Two of the kids – Lily and Max – finished high school in early June. I know, I know. They call it “commencement.” It’s supposed to be a beginning, the start of what’s coming next. I like the idea of “graduation.” You move (up?) from one step to another. But, really, it felt so much like an ending. The end of waving kids off in the morning from the breakfast table, the end of dropping kids at the train station and picking them up again in the afternoon, the end of having supper ready for everybody and hearing holy hell when everybody is sick of chicken, the end of having gangs of boys hanging out in the basement in front of the TV. It was hard to think about beginnings, especially because nothing had begun yet. It will. I know it. But it hadn’t then and hasn’t yet.
We celebrated a lot of these ends, and it was joyful. I threw parties. Grandparents traveled to Boston from distant locales. There were presents. Everybody dressed up and looked spiffy. Mark, the kids, and I traversed Alaska’s Inside Passage, from Juneau to Ketchikan, as a way to note these endings. The five of us had – let it be publicly acknowledged – a lot of fun. Together. As a family. A dream come true.
For Sam, of course, things haven’t exactly ended, because he is spending another year boarding and will have his commencement/graduation/end next June. It’ll be different, in part because he’ll already have made the leap to “away.” And it’ll be different because he won’t be graduating near home, so I can’t make all my neighbors gather and fuss. But with luck we’ll all be together again – grandparents included – and it’ll be a big huge deal. That’s the way it seems to be turning out in this family. Reaching goals, coming to a place of achievement, marking rites of passage: we notice, and we eat cake.
So, now, it’s high summer – August – and I feel like a yo-yo. I keep pinging around. I helped Lily get set up on the Cape so she could work her usual summer job at the fruit’n’veg stand. I helped Sam get started at Berklee, where he’s been percussing away. I’ve helped Max and four others find an apartment in New York, where they’ll be volunteering with City Year for 11 months in public schools. Max hasn’t started yet, but he’s fully engaged in planning and will soon head with Mark in a U-Haul filled with furniture donated from generous friends.
And I’m in the middle of too many projects. I’m working on the syllabus for the course I’ll be teaching in the fall. I’ve done another round of research for a long piece, but I haven’t written it yet. I’ve emptied my office of books, but I still have a dozen, deep file cabinet drawers to sort through and vast stacks of papers to sort. Good news: underneath the horrible, mouldy carpet lies a hard wood floor. Such potential. Kind of a metaphor for everything else. Who knows what’s underneath? Maybe something that with a bit of polish will shine?

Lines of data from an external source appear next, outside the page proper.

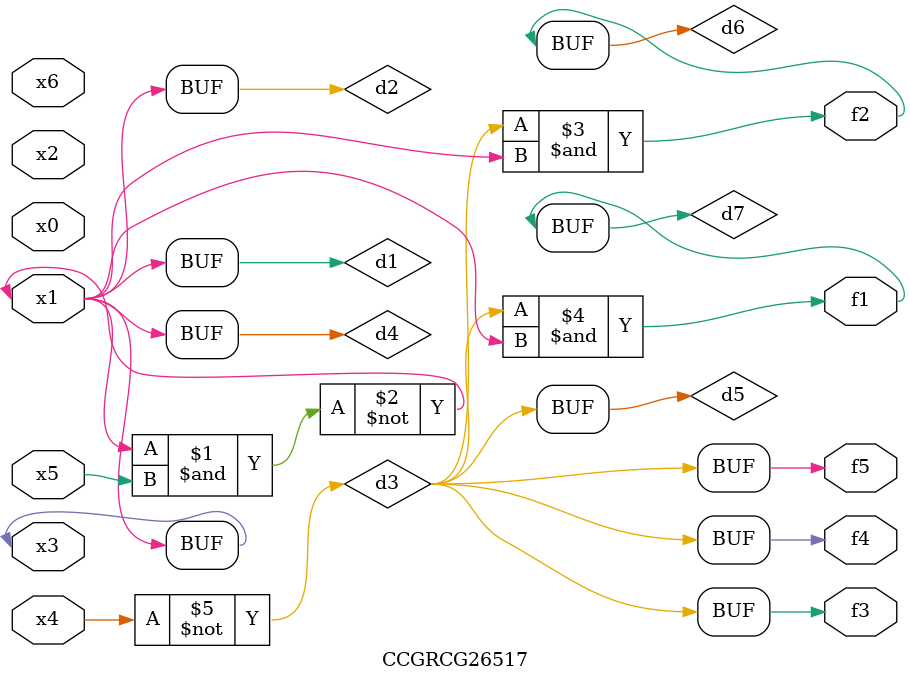
<source format=v>
module CCGRCG26517(
	input x0, x1, x2, x3, x4, x5, x6,
	output f1, f2, f3, f4, f5
);

	wire d1, d2, d3, d4, d5, d6, d7;

	buf (d1, x1, x3);
	nand (d2, x1, x5);
	not (d3, x4);
	buf (d4, d1, d2);
	buf (d5, d3);
	and (d6, d3, d4);
	and (d7, d3, d4);
	assign f1 = d7;
	assign f2 = d6;
	assign f3 = d5;
	assign f4 = d5;
	assign f5 = d5;
endmodule

</source>
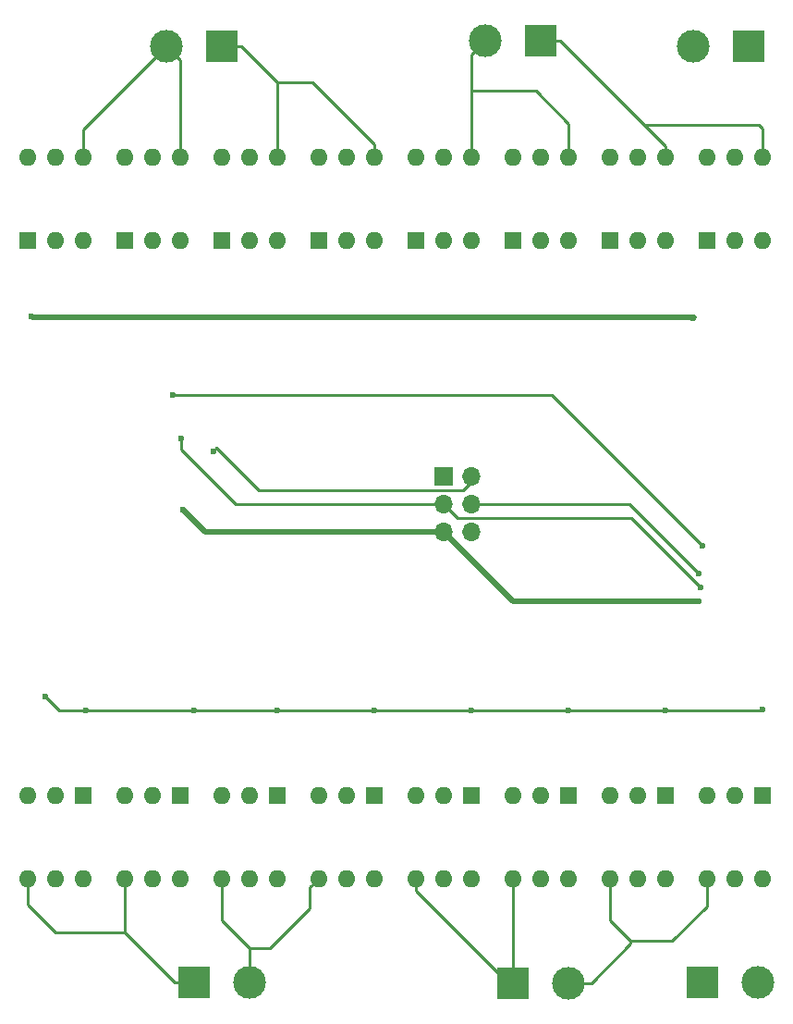
<source format=gbl>
G04 #@! TF.GenerationSoftware,KiCad,Pcbnew,5.0.2-bee76a0~70~ubuntu18.04.1*
G04 #@! TF.CreationDate,2018-12-21T13:31:27+01:00*
G04 #@! TF.ProjectId,8FilPilotes_Base,3846696c-5069-46c6-9f74-65735f426173,rev?*
G04 #@! TF.SameCoordinates,Original*
G04 #@! TF.FileFunction,Copper,L2,Bot*
G04 #@! TF.FilePolarity,Positive*
%FSLAX46Y46*%
G04 Gerber Fmt 4.6, Leading zero omitted, Abs format (unit mm)*
G04 Created by KiCad (PCBNEW 5.0.2-bee76a0~70~ubuntu18.04.1) date ven. 21 déc. 2018 13:31:27 CET*
%MOMM*%
%LPD*%
G01*
G04 APERTURE LIST*
G04 #@! TA.AperFunction,ComponentPad*
%ADD10R,3.000000X3.000000*%
G04 #@! TD*
G04 #@! TA.AperFunction,ComponentPad*
%ADD11C,3.000000*%
G04 #@! TD*
G04 #@! TA.AperFunction,ComponentPad*
%ADD12O,1.600000X1.600000*%
G04 #@! TD*
G04 #@! TA.AperFunction,ComponentPad*
%ADD13R,1.600000X1.600000*%
G04 #@! TD*
G04 #@! TA.AperFunction,ComponentPad*
%ADD14R,1.700000X1.700000*%
G04 #@! TD*
G04 #@! TA.AperFunction,ComponentPad*
%ADD15O,1.700000X1.700000*%
G04 #@! TD*
G04 #@! TA.AperFunction,ViaPad*
%ADD16C,0.600000*%
G04 #@! TD*
G04 #@! TA.AperFunction,Conductor*
%ADD17C,0.250000*%
G04 #@! TD*
G04 #@! TA.AperFunction,Conductor*
%ADD18C,0.500000*%
G04 #@! TD*
G04 APERTURE END LIST*
D10*
G04 #@! TO.P,P9,1*
G04 #@! TO.N,/PH_IN*
X198120000Y-53340000D03*
D11*
G04 #@! TO.P,P9,2*
X193040000Y-53340000D03*
G04 #@! TD*
D10*
G04 #@! TO.P,P7,1*
G04 #@! TO.N,/FP5*
X147320000Y-139065000D03*
D11*
G04 #@! TO.P,P7,2*
G04 #@! TO.N,/FP6*
X152400000Y-139065000D03*
G04 #@! TD*
D12*
G04 #@! TO.P,U15,6*
G04 #@! TO.N,Net-(D11-Pad1)*
X154940000Y-129540000D03*
G04 #@! TO.P,U15,3*
G04 #@! TO.N,N/C*
X149860000Y-121920000D03*
G04 #@! TO.P,U15,5*
X152400000Y-129540000D03*
G04 #@! TO.P,U15,2*
G04 #@! TO.N,Net-(D27-Pad2)*
X152400000Y-121920000D03*
G04 #@! TO.P,U15,4*
G04 #@! TO.N,/FP6*
X149860000Y-129540000D03*
D13*
G04 #@! TO.P,U15,1*
G04 #@! TO.N,Net-(R11-Pad1)*
X154940000Y-121920000D03*
G04 #@! TD*
G04 #@! TO.P,U16,1*
G04 #@! TO.N,Net-(R12-Pad1)*
X163830000Y-121920000D03*
D12*
G04 #@! TO.P,U16,4*
G04 #@! TO.N,/FP6*
X158750000Y-129540000D03*
G04 #@! TO.P,U16,2*
G04 #@! TO.N,Net-(D28-Pad2)*
X161290000Y-121920000D03*
G04 #@! TO.P,U16,5*
G04 #@! TO.N,N/C*
X161290000Y-129540000D03*
G04 #@! TO.P,U16,3*
X158750000Y-121920000D03*
G04 #@! TO.P,U16,6*
G04 #@! TO.N,Net-(D12-Pad2)*
X163830000Y-129540000D03*
G04 #@! TD*
G04 #@! TO.P,U17,6*
G04 #@! TO.N,Net-(D13-Pad1)*
X172720000Y-129540000D03*
G04 #@! TO.P,U17,3*
G04 #@! TO.N,N/C*
X167640000Y-121920000D03*
G04 #@! TO.P,U17,5*
X170180000Y-129540000D03*
G04 #@! TO.P,U17,2*
G04 #@! TO.N,Net-(D29-Pad2)*
X170180000Y-121920000D03*
G04 #@! TO.P,U17,4*
G04 #@! TO.N,/FP7*
X167640000Y-129540000D03*
D13*
G04 #@! TO.P,U17,1*
G04 #@! TO.N,Net-(R13-Pad1)*
X172720000Y-121920000D03*
G04 #@! TD*
G04 #@! TO.P,U18,1*
G04 #@! TO.N,Net-(R14-Pad1)*
X181610000Y-121920000D03*
D12*
G04 #@! TO.P,U18,4*
G04 #@! TO.N,/FP7*
X176530000Y-129540000D03*
G04 #@! TO.P,U18,2*
G04 #@! TO.N,Net-(D30-Pad2)*
X179070000Y-121920000D03*
G04 #@! TO.P,U18,5*
G04 #@! TO.N,N/C*
X179070000Y-129540000D03*
G04 #@! TO.P,U18,3*
X176530000Y-121920000D03*
G04 #@! TO.P,U18,6*
G04 #@! TO.N,Net-(D14-Pad2)*
X181610000Y-129540000D03*
G04 #@! TD*
D13*
G04 #@! TO.P,U19,1*
G04 #@! TO.N,Net-(R15-Pad1)*
X190500000Y-121920000D03*
D12*
G04 #@! TO.P,U19,4*
G04 #@! TO.N,/FP8*
X185420000Y-129540000D03*
G04 #@! TO.P,U19,2*
G04 #@! TO.N,Net-(D31-Pad2)*
X187960000Y-121920000D03*
G04 #@! TO.P,U19,5*
G04 #@! TO.N,N/C*
X187960000Y-129540000D03*
G04 #@! TO.P,U19,3*
X185420000Y-121920000D03*
G04 #@! TO.P,U19,6*
G04 #@! TO.N,Net-(D15-Pad1)*
X190500000Y-129540000D03*
G04 #@! TD*
G04 #@! TO.P,U20,6*
G04 #@! TO.N,Net-(D16-Pad2)*
X199390000Y-129540000D03*
G04 #@! TO.P,U20,3*
G04 #@! TO.N,N/C*
X194310000Y-121920000D03*
G04 #@! TO.P,U20,5*
X196850000Y-129540000D03*
G04 #@! TO.P,U20,2*
G04 #@! TO.N,Net-(D32-Pad2)*
X196850000Y-121920000D03*
G04 #@! TO.P,U20,4*
G04 #@! TO.N,/FP8*
X194310000Y-129540000D03*
D13*
G04 #@! TO.P,U20,1*
G04 #@! TO.N,Net-(R16-Pad1)*
X199390000Y-121920000D03*
G04 #@! TD*
D12*
G04 #@! TO.P,U12,6*
G04 #@! TO.N,Net-(D8-Pad2)*
X132080000Y-63500000D03*
G04 #@! TO.P,U12,3*
G04 #@! TO.N,N/C*
X137160000Y-71120000D03*
G04 #@! TO.P,U12,5*
X134620000Y-63500000D03*
G04 #@! TO.P,U12,2*
G04 #@! TO.N,Net-(D24-Pad2)*
X134620000Y-71120000D03*
G04 #@! TO.P,U12,4*
G04 #@! TO.N,/FP4*
X137160000Y-63500000D03*
D13*
G04 #@! TO.P,U12,1*
G04 #@! TO.N,Net-(R8-Pad1)*
X132080000Y-71120000D03*
G04 #@! TD*
G04 #@! TO.P,U13,1*
G04 #@! TO.N,Net-(R9-Pad1)*
X137160000Y-121920000D03*
D12*
G04 #@! TO.P,U13,4*
G04 #@! TO.N,/FP5*
X132080000Y-129540000D03*
G04 #@! TO.P,U13,2*
G04 #@! TO.N,Net-(D25-Pad2)*
X134620000Y-121920000D03*
G04 #@! TO.P,U13,5*
G04 #@! TO.N,N/C*
X134620000Y-129540000D03*
G04 #@! TO.P,U13,3*
X132080000Y-121920000D03*
G04 #@! TO.P,U13,6*
G04 #@! TO.N,Net-(D9-Pad1)*
X137160000Y-129540000D03*
G04 #@! TD*
G04 #@! TO.P,U14,6*
G04 #@! TO.N,Net-(D10-Pad2)*
X146050000Y-129540000D03*
G04 #@! TO.P,U14,3*
G04 #@! TO.N,N/C*
X140970000Y-121920000D03*
G04 #@! TO.P,U14,5*
X143510000Y-129540000D03*
G04 #@! TO.P,U14,2*
G04 #@! TO.N,Net-(D26-Pad2)*
X143510000Y-121920000D03*
G04 #@! TO.P,U14,4*
G04 #@! TO.N,/FP5*
X140970000Y-129540000D03*
D13*
G04 #@! TO.P,U14,1*
G04 #@! TO.N,Net-(R10-Pad1)*
X146050000Y-121920000D03*
G04 #@! TD*
D11*
G04 #@! TO.P,P8,2*
G04 #@! TO.N,/FP8*
X181610000Y-139128500D03*
D10*
G04 #@! TO.P,P8,1*
G04 #@! TO.N,/FP7*
X176530000Y-139128500D03*
G04 #@! TD*
D12*
G04 #@! TO.P,U6,6*
G04 #@! TO.N,Net-(D2-Pad2)*
X185420000Y-63500000D03*
G04 #@! TO.P,U6,3*
G04 #@! TO.N,N/C*
X190500000Y-71120000D03*
G04 #@! TO.P,U6,5*
X187960000Y-63500000D03*
G04 #@! TO.P,U6,2*
G04 #@! TO.N,Net-(D18-Pad2)*
X187960000Y-71120000D03*
G04 #@! TO.P,U6,4*
G04 #@! TO.N,/FP1*
X190500000Y-63500000D03*
D13*
G04 #@! TO.P,U6,1*
G04 #@! TO.N,Net-(R2-Pad1)*
X185420000Y-71120000D03*
G04 #@! TD*
D12*
G04 #@! TO.P,U7,6*
G04 #@! TO.N,Net-(D3-Pad1)*
X176530000Y-63500000D03*
G04 #@! TO.P,U7,3*
G04 #@! TO.N,N/C*
X181610000Y-71120000D03*
G04 #@! TO.P,U7,5*
X179070000Y-63500000D03*
G04 #@! TO.P,U7,2*
G04 #@! TO.N,Net-(D19-Pad2)*
X179070000Y-71120000D03*
G04 #@! TO.P,U7,4*
G04 #@! TO.N,/FP2*
X181610000Y-63500000D03*
D13*
G04 #@! TO.P,U7,1*
G04 #@! TO.N,Net-(R3-Pad1)*
X176530000Y-71120000D03*
G04 #@! TD*
G04 #@! TO.P,U5,1*
G04 #@! TO.N,Net-(R1-Pad1)*
X194310000Y-71120000D03*
D12*
G04 #@! TO.P,U5,4*
G04 #@! TO.N,/FP1*
X199390000Y-63500000D03*
G04 #@! TO.P,U5,2*
G04 #@! TO.N,Net-(D17-Pad2)*
X196850000Y-71120000D03*
G04 #@! TO.P,U5,5*
G04 #@! TO.N,N/C*
X196850000Y-63500000D03*
G04 #@! TO.P,U5,3*
X199390000Y-71120000D03*
G04 #@! TO.P,U5,6*
G04 #@! TO.N,Net-(D1-Pad1)*
X194310000Y-63500000D03*
G04 #@! TD*
D11*
G04 #@! TO.P,P6,2*
G04 #@! TO.N,/FP4*
X144780000Y-53340000D03*
D10*
G04 #@! TO.P,P6,1*
G04 #@! TO.N,/FP3*
X149860000Y-53340000D03*
G04 #@! TD*
G04 #@! TO.P,P5,1*
G04 #@! TO.N,/FP1*
X179070000Y-52832000D03*
D11*
G04 #@! TO.P,P5,2*
G04 #@! TO.N,/FP2*
X173990000Y-52832000D03*
G04 #@! TD*
D12*
G04 #@! TO.P,U9,6*
G04 #@! TO.N,Net-(D5-Pad1)*
X158750000Y-63500000D03*
G04 #@! TO.P,U9,3*
G04 #@! TO.N,N/C*
X163830000Y-71120000D03*
G04 #@! TO.P,U9,5*
X161290000Y-63500000D03*
G04 #@! TO.P,U9,2*
G04 #@! TO.N,Net-(D21-Pad2)*
X161290000Y-71120000D03*
G04 #@! TO.P,U9,4*
G04 #@! TO.N,/FP3*
X163830000Y-63500000D03*
D13*
G04 #@! TO.P,U9,1*
G04 #@! TO.N,Net-(R5-Pad1)*
X158750000Y-71120000D03*
G04 #@! TD*
G04 #@! TO.P,U11,1*
G04 #@! TO.N,Net-(R7-Pad1)*
X140970000Y-71120000D03*
D12*
G04 #@! TO.P,U11,4*
G04 #@! TO.N,/FP4*
X146050000Y-63500000D03*
G04 #@! TO.P,U11,2*
G04 #@! TO.N,Net-(D23-Pad2)*
X143510000Y-71120000D03*
G04 #@! TO.P,U11,5*
G04 #@! TO.N,N/C*
X143510000Y-63500000D03*
G04 #@! TO.P,U11,3*
X146050000Y-71120000D03*
G04 #@! TO.P,U11,6*
G04 #@! TO.N,Net-(D7-Pad1)*
X140970000Y-63500000D03*
G04 #@! TD*
D13*
G04 #@! TO.P,U10,1*
G04 #@! TO.N,Net-(R6-Pad1)*
X149860000Y-71120000D03*
D12*
G04 #@! TO.P,U10,4*
G04 #@! TO.N,/FP3*
X154940000Y-63500000D03*
G04 #@! TO.P,U10,2*
G04 #@! TO.N,Net-(D22-Pad2)*
X152400000Y-71120000D03*
G04 #@! TO.P,U10,5*
G04 #@! TO.N,N/C*
X152400000Y-63500000D03*
G04 #@! TO.P,U10,3*
X154940000Y-71120000D03*
G04 #@! TO.P,U10,6*
G04 #@! TO.N,Net-(D6-Pad2)*
X149860000Y-63500000D03*
G04 #@! TD*
D13*
G04 #@! TO.P,U8,1*
G04 #@! TO.N,Net-(R4-Pad1)*
X167640000Y-71120000D03*
D12*
G04 #@! TO.P,U8,4*
G04 #@! TO.N,/FP2*
X172720000Y-63500000D03*
G04 #@! TO.P,U8,2*
G04 #@! TO.N,Net-(D20-Pad2)*
X170180000Y-71120000D03*
G04 #@! TO.P,U8,5*
G04 #@! TO.N,N/C*
X170180000Y-63500000D03*
G04 #@! TO.P,U8,3*
X172720000Y-71120000D03*
G04 #@! TO.P,U8,6*
G04 #@! TO.N,Net-(D4-Pad2)*
X167640000Y-63500000D03*
G04 #@! TD*
D14*
G04 #@! TO.P,J1,1*
G04 #@! TO.N,/5V*
X170180000Y-92710000D03*
D15*
G04 #@! TO.P,J1,2*
G04 #@! TO.N,/SER*
X172720000Y-92710000D03*
G04 #@! TO.P,J1,3*
G04 #@! TO.N,/SRCLK*
X170180000Y-95250000D03*
G04 #@! TO.P,J1,4*
G04 #@! TO.N,/RCLK*
X172720000Y-95250000D03*
G04 #@! TO.P,J1,5*
G04 #@! TO.N,VCC*
X170180000Y-97790000D03*
G04 #@! TO.P,J1,6*
G04 #@! TO.N,GND*
X172720000Y-97790000D03*
G04 #@! TD*
D10*
G04 #@! TO.P,P1,1*
G04 #@! TO.N,/PH_IN*
X193929000Y-139065000D03*
D11*
G04 #@! TO.P,P1,2*
X199009000Y-139065000D03*
G04 #@! TD*
D16*
G04 #@! TO.N,/SRCLK*
X146177000Y-89281000D03*
X193738500Y-102870000D03*
G04 #@! TO.N,/RCLK*
X193548000Y-101600000D03*
G04 #@! TO.N,/SER*
X149098000Y-90424000D03*
G04 #@! TO.N,/5V*
X185420000Y-78168500D03*
X176657000Y-78168500D03*
X167640000Y-78168500D03*
X158686500Y-78168500D03*
X149860000Y-78168500D03*
X140970000Y-78168500D03*
X132461000Y-78105000D03*
X193040000Y-78231998D03*
G04 #@! TO.N,VCC*
X146304000Y-95758000D03*
X193548000Y-104140000D03*
G04 #@! TO.N,Net-(U3-Pad9)*
X193865500Y-99060000D03*
X145415000Y-85280500D03*
G04 #@! TO.N,/5V*
X133731000Y-112903000D03*
X172720000Y-114173000D03*
X181610000Y-114173008D03*
X190500000Y-114173000D03*
X199390000Y-114046000D03*
X137414000Y-114173000D03*
X147320000Y-114173000D03*
X154940000Y-114173000D03*
X163830000Y-114190499D03*
G04 #@! TD*
D17*
G04 #@! TO.N,/SRCLK*
X146177000Y-89281000D02*
X146177000Y-90294456D01*
X146177000Y-90294456D02*
X151132544Y-95250000D01*
X168977919Y-95250000D02*
X170180000Y-95250000D01*
X167640000Y-95250000D02*
X168977919Y-95250000D01*
X151132544Y-95250000D02*
X167640000Y-95250000D01*
X187388500Y-96520000D02*
X193738500Y-102870000D01*
X170180000Y-95250000D02*
X171450000Y-96520000D01*
X171450000Y-96520000D02*
X187388500Y-96520000D01*
G04 #@! TO.N,/RCLK*
X193248001Y-101300001D02*
X193548000Y-101600000D01*
X172720000Y-95250000D02*
X187198000Y-95250000D01*
X187198000Y-95250000D02*
X193248001Y-101300001D01*
G04 #@! TO.N,/SER*
X149397999Y-90124001D02*
X149098000Y-90424000D01*
X153253998Y-93980000D02*
X149397999Y-90124001D01*
X171958000Y-93980000D02*
X153253998Y-93980000D01*
X172720000Y-92710000D02*
X172720000Y-93218000D01*
X172720000Y-93218000D02*
X171958000Y-93980000D01*
D18*
G04 #@! TO.N,/5V*
X185420000Y-78168500D02*
X185844264Y-78168500D01*
X185844264Y-78168500D02*
X193103500Y-78168500D01*
X176657000Y-78168500D02*
X177292000Y-78168500D01*
X177292000Y-78168500D02*
X185420000Y-78168500D01*
X167640000Y-78168500D02*
X177292000Y-78168500D01*
X158686500Y-78168500D02*
X167640000Y-78168500D01*
X149860000Y-78168500D02*
X158686500Y-78168500D01*
X140970000Y-78168500D02*
X149860000Y-78168500D01*
X140970000Y-78168500D02*
X132524500Y-78168500D01*
X132524500Y-78168500D02*
X132461000Y-78105000D01*
X193040002Y-78231998D02*
X193040000Y-78231998D01*
X193103500Y-78168500D02*
X193040002Y-78231998D01*
G04 #@! TO.N,VCC*
X170180000Y-97790000D02*
X148336000Y-97790000D01*
X148336000Y-97790000D02*
X146304000Y-95758000D01*
X170180000Y-97790000D02*
X176530000Y-104140000D01*
X176530000Y-104140000D02*
X193548000Y-104140000D01*
D17*
G04 #@! TO.N,/FP1*
X190500000Y-62512000D02*
X190500000Y-63500000D01*
X179070000Y-52832000D02*
X180820000Y-52832000D01*
X180820000Y-52832000D02*
X187678000Y-59690000D01*
X187678000Y-59690000D02*
X190500000Y-62512000D01*
X188567000Y-60579000D02*
X187678000Y-59690000D01*
X199072500Y-60579000D02*
X188567000Y-60579000D01*
X199390000Y-63500000D02*
X199390000Y-60896500D01*
X199390000Y-60896500D02*
X199072500Y-60579000D01*
G04 #@! TO.N,/FP2*
X173990000Y-52832000D02*
X172720000Y-54102000D01*
X181610000Y-60452000D02*
X178625500Y-57467500D01*
X178625500Y-57467500D02*
X172720000Y-57467500D01*
X181610000Y-63500000D02*
X181610000Y-60452000D01*
X172720000Y-54102000D02*
X172720000Y-57467500D01*
X172720000Y-57467500D02*
X172720000Y-63500000D01*
G04 #@! TO.N,/FP3*
X151610000Y-53340000D02*
X149860000Y-53340000D01*
X154940000Y-56670000D02*
X151610000Y-53340000D01*
X154940000Y-63500000D02*
X154940000Y-56670000D01*
X158131370Y-56670000D02*
X154940000Y-56670000D01*
X163830000Y-62368630D02*
X158131370Y-56670000D01*
X163830000Y-63500000D02*
X163830000Y-62368630D01*
G04 #@! TO.N,/FP4*
X137160000Y-60960000D02*
X144780000Y-53340000D01*
X137160000Y-63500000D02*
X137160000Y-60960000D01*
X146050000Y-54610000D02*
X144780000Y-53340000D01*
X146050000Y-63500000D02*
X146050000Y-54610000D01*
G04 #@! TO.N,/FP5*
X140970000Y-129540000D02*
X140970000Y-134465000D01*
X145570000Y-139065000D02*
X147320000Y-139065000D01*
X140970000Y-134465000D02*
X145570000Y-139065000D01*
X134620000Y-134465000D02*
X140970000Y-134465000D01*
X132080000Y-129540000D02*
X132080000Y-131925000D01*
X132080000Y-131925000D02*
X134620000Y-134465000D01*
G04 #@! TO.N,/FP6*
X149860000Y-129540000D02*
X149860000Y-133350000D01*
X149860000Y-133350000D02*
X152400000Y-135890000D01*
X157950001Y-130339999D02*
X157950001Y-132244999D01*
X158750000Y-129540000D02*
X157950001Y-130339999D01*
X157950001Y-132244999D02*
X154305000Y-135890000D01*
X154305000Y-135890000D02*
X153035000Y-135890000D01*
X153035000Y-135890000D02*
X152400000Y-135890000D01*
X152400000Y-135890000D02*
X152400000Y-139065000D01*
G04 #@! TO.N,/FP7*
X167640000Y-130671370D02*
X176033630Y-139065000D01*
X167640000Y-129540000D02*
X167640000Y-130671370D01*
X176530000Y-129540000D02*
X176530000Y-130671370D01*
X176530000Y-130671370D02*
X176530000Y-139065000D01*
G04 #@! TO.N,/FP8*
X180495000Y-139065000D02*
X182245000Y-139065000D01*
X185420000Y-129540000D02*
X185420000Y-133350000D01*
X185420000Y-133350000D02*
X187325000Y-135255000D01*
X191135000Y-135255000D02*
X187325000Y-135255000D01*
X194310000Y-129540000D02*
X194310000Y-132080000D01*
X194310000Y-132080000D02*
X191135000Y-135255000D01*
X187325000Y-135534820D02*
X187325000Y-135255000D01*
X183731320Y-139128500D02*
X187325000Y-135534820D01*
X181610000Y-139128500D02*
X183731320Y-139128500D01*
G04 #@! TO.N,Net-(U3-Pad9)*
X193865500Y-99060000D02*
X180086000Y-85280500D01*
X145839264Y-85280500D02*
X145415000Y-85280500D01*
X180086000Y-85280500D02*
X145839264Y-85280500D01*
G04 #@! TO.N,/5V*
X181609992Y-114173000D02*
X181610000Y-114173008D01*
X172720000Y-114173000D02*
X181609992Y-114173000D01*
X181610000Y-114173008D02*
X190499992Y-114173008D01*
X190499992Y-114173008D02*
X190500000Y-114173000D01*
X199263000Y-114173000D02*
X199390000Y-114046000D01*
X190500000Y-114173000D02*
X199263000Y-114173000D01*
X135001000Y-114173000D02*
X133731000Y-112903000D01*
X137414000Y-114173000D02*
X135001000Y-114173000D01*
X147320000Y-114173000D02*
X137414000Y-114173000D01*
X172720000Y-114173000D02*
X154940000Y-114173000D01*
X154940000Y-114173000D02*
X147320000Y-114173000D01*
G04 #@! TD*
M02*

</source>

I feel stuck in the middle, meanwhile. After all the fanfare, not much has changed. I’m still buying groceries and emptying the dishwasher. The kids are keenly aware that new sorts of independence are just around the corner, but they haven’t quite reached the corner yet. A bit of push-me-pull-you has ensued. Normal, I know, in the Separation Derby, but not always comfortable.
You give everything you’ve got to these growing, shifting children, and if you are actually able to give what they need – not necessarily what they want or you expect – you get … to be left alone. This somehow seems a bad bargain at the moment, although older friends tell me it’s actually great. Right now, I think, “Who’d be crazy enough to sign on? Three times?” But that’s what the Bowl o’ Cherries is all about. You’ve got to savor the delicious fruit of raising a family, recognizing that you’re going to be left with a messy napkin filled with pits. The tasty fruit is gone. The seeds are to scatter. They’re going to mature into the loveliest trees. Probably in someone else’s yard. You’ve been so busy getting to this point that other parts of the garden have lain fallow or even gone to seed. What to do? Begin again.
Mired in the middle after so many endings, I am engaging in a tiny beginning. I’ve had my first two cello lessons and can now play both the “Dreidel” song and “Jingle Bells.” Pizzicato only. I told this to a neighbor’s son, a young man I have loved since he and my kids were all 5. He’s a wonderful musician with a wry sense of humor. Next, he assured me: Bach’s cello suites – preferably Number Two. I told him to check back with me in 2014.